The USSB was effectively abolished on 02/03/1934 by executive order 6166 dated 10/06/1933 and this board was superceded by 6 other boards (various titles) and today is Maritime Administration of D of T. Try A web search.
Mark H. Goldberg has written "The Hog Islanders", "The Shipping Board's Agency Ships" and "The Stately President Liners (part 1-The 502s--650 or so pages. Part 2 on the 535s is to follow.)" for the American Merchant Marine Museum.
One piece of trivia which can be verified on the APL site.
The ships of the 502 and 535 classes were named in accordance with their length.

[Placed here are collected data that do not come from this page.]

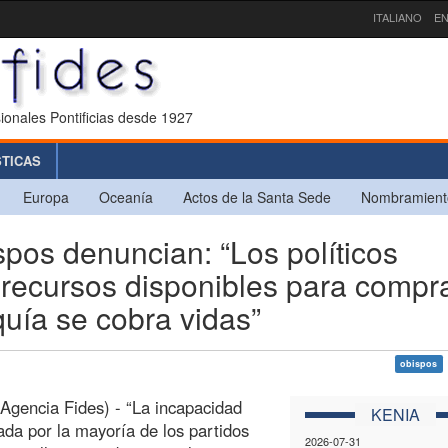
ITALIANO
EN
ionales Pontificias desde 1927
STICAS
Europa
Oceanía
Actos de la Santa Sede
Nombramient
os denuncian: “Los políticos
 recursos disponibles para compr
quía se cobra vidas”
obispos
(Agencia Fides) - “La incapacidad
KENIA
da por la mayoría de los partidos
2026-07-31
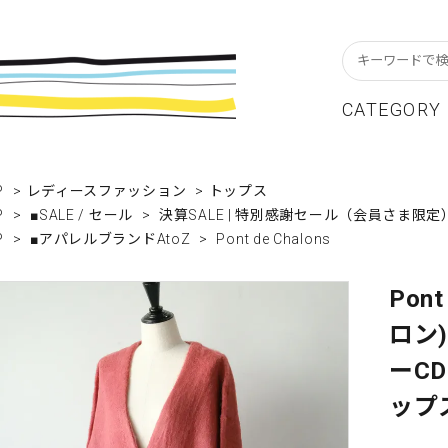
CATEGORY
スターフレーム
貨ブランドAtoZ
w In
カレンダー
アパレルブランドAtoZ
Staff Blog
P
>
レディースファッション
>
トップス
P
>
■SALE / セール
>
決算SALE | 特別感謝セール（会員さま限定
ーブル&キッチン
店舗について
リビング
卸販売について
P
>
■アパレルブランドAtoZ
>
Pont de Chalons
テーショナリー
グリーティングカード
Pon
クセサリー・小物
レコード・CD
ロン
ALE / セール
OUTLET / アウトレット
ーCD
ップ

For some strange reason, which would make sense only to a government beaurocrat, the 502s were named for their length between perpendiculars, but the 535s for their length overall.

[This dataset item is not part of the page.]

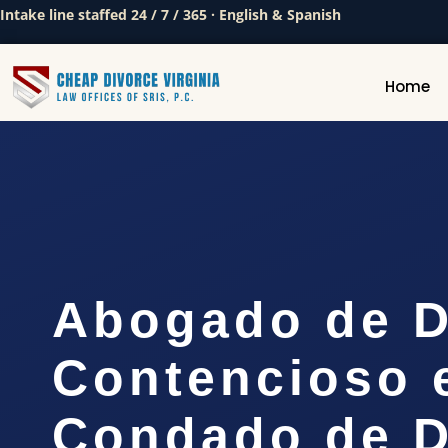
Intake line staffed 24 / 7 / 365 · English & Spanish
Home
Abogado de D
Contencioso 
Condado de D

The two classes were did not have a 33' difference in length as most thought, but a difference of only 12'-16', depending on whether they were measured overall or between perpendiculars.
Also, many of the various lines that operated these ships used displacement tonnage, rather than gross tonnage, in their advertising, giving the impression that these liners were much larger than they really were.
Many thanks to you all for the info, it will give me a couple of angles to go on.
It gets a bit frustrating at times when you have a picture of a ship that "disapears" at some stage and it takes time to find a clue of what happen to them.
Thanks to this site i have already solved a couple of problems
I thought I'd add the poster--the fiercest damned eagle I've ever seen.
I've always been interested in these ships and I do have Mark Goldbergs's books--if there is information on a particular ship or incident, there's a slight chance I may be able to help.